*** Opening of QUOTED PASSAGE ***

Posted:  Monday, October 17, 2016

Anthropometry, Bone Health and Vitamin D Status: Impact on Motor Performance in Children Born at Term With Low-birth Weight

Infancy and early childhood are crucial periods of growth and development. India has a significant number of infants born with low-birth weight (LBW) as well as children aged <5 years who are unable to meet their full developmental potential. This study published in BMJ Open investigated the effect of anthropometry, bone health and vitamin D status on the motor performance of school going children born with LBW.

This cross-sectional, follow-up study included 912 children aged five years who had previously participated in a trial that investigated the effects of vitamin D supplementation during the first six months of life of LBW infants. Gross motor development was assessed using the Ages and Stages Questionnaire (ASQ) gross motor scale and different measures of motor performance. The impact of vitamin D status, anthropometry, early growth and diet on gross motor development and performance was the primary outcome.

*** Close of QUOTED PASSAGE ***
*** Opening of RECORDED INFORMATION ***

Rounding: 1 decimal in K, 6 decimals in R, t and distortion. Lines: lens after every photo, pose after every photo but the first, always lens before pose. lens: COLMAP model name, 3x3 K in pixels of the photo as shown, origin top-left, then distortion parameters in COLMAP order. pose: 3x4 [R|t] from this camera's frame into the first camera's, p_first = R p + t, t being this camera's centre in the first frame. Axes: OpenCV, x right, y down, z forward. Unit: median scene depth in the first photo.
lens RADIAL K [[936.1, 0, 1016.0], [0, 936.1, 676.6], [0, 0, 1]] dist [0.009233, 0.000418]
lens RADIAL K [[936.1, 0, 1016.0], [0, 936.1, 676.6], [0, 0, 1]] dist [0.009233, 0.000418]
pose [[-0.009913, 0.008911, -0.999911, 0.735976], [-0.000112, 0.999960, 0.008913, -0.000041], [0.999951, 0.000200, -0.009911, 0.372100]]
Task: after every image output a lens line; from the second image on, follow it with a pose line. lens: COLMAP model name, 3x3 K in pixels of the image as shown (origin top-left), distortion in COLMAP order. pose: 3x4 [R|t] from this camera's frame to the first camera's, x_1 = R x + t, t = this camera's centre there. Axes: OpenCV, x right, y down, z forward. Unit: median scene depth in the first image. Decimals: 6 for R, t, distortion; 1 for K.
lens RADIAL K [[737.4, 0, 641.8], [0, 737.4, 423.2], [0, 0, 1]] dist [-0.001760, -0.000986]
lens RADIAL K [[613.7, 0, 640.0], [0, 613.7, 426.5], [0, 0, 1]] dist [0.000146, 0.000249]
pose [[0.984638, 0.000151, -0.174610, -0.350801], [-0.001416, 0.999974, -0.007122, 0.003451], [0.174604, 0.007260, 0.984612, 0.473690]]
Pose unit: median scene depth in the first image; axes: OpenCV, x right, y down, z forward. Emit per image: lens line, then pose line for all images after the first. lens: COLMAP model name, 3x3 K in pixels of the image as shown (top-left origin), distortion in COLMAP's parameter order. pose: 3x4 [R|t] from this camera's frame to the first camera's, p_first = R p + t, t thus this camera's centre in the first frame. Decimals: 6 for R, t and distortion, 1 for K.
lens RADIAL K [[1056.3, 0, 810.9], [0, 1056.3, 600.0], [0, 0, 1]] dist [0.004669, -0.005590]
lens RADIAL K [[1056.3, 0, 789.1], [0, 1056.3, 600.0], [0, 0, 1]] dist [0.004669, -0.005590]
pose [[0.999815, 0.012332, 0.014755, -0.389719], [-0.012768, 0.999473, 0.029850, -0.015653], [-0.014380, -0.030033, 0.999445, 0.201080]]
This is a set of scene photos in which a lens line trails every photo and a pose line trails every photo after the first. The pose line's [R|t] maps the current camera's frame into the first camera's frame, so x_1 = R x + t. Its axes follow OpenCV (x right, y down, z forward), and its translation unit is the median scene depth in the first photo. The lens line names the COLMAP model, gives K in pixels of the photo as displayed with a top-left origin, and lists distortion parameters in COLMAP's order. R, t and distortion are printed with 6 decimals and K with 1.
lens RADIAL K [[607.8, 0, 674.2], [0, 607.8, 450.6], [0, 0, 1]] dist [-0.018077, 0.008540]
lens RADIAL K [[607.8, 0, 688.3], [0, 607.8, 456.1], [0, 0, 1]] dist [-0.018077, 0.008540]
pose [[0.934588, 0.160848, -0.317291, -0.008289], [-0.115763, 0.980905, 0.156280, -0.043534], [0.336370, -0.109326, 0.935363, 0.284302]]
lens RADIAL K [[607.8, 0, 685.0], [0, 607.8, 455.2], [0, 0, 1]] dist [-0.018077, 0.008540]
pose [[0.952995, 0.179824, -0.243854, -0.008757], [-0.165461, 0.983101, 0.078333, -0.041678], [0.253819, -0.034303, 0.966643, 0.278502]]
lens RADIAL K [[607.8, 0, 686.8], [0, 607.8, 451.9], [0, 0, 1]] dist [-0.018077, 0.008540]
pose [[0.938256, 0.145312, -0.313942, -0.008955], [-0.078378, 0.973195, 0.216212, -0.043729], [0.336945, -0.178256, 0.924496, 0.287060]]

*** Close of RECORDED INFORMATION ***

_REQUIRED WORK_.
**a.** Based on the low-birth-weight study summary above, decide whether each statement agrees with it. For each, answer yes or no and quote the exact words that decide it.
(i) The follow-up study included 912 children who were five years old.
(ii) The earlier trial gave vitamin D supplementation during the first year of life.
(iii) Gross motor development was measured with the Ages and Stages Questionnaire gross motor scale.
**b.** According to the low-birth-weight study summary, which journal published the study?
**c.** Carry on the low-birth-weight study summary from its final sentence, in the same style.

_WRITTEN RESPONSES_.
**a.**
(i) Yes: "This cross-sectional, follow-up study included 912 children aged five years"
(ii) No: "during the first six months of life of LBW infants"
(iii) Yes: "Gross motor development was assessed using the Ages and Stages Questionnaire (ASQ) gross motor scale"

**b.** BMJ Open.

**c.**
Children with stunted growth (height-for-age Z-score [HAZ] <−2) showed slower run time and a greater likelihood of failing the ASQ compared to non-stunted children. A faster run time and increased ability to perform squats and stands (in 15 seconds) was associated with greater arm muscle area (AMA). This result was found to be independent of contributing factors such as early growth, diet and socio-economic status. A lower tibia ultrasound Z score (representing bone health) was associated with greater hand grip strength. Vitamin D status was not found to be associated with motor development or performance. In addition, no association between motor outcomes and current body mass index or early growth was found.

The study concluded that height and AMA have the strongest association with gross motor outcomes of school going children born at term with LBW, the main mechanism of which relates to simple physics rather than individual factors contributing to height and AMA.

News Source: Filteau S, Rehman A, Yousafzai A, et al. Associations of vitamin D status, bone health and anthropometry, with gross motor development and performance of school-aged Indian children who were born at term with low birth weight. BMJ Open. 2016;6(1):e009268.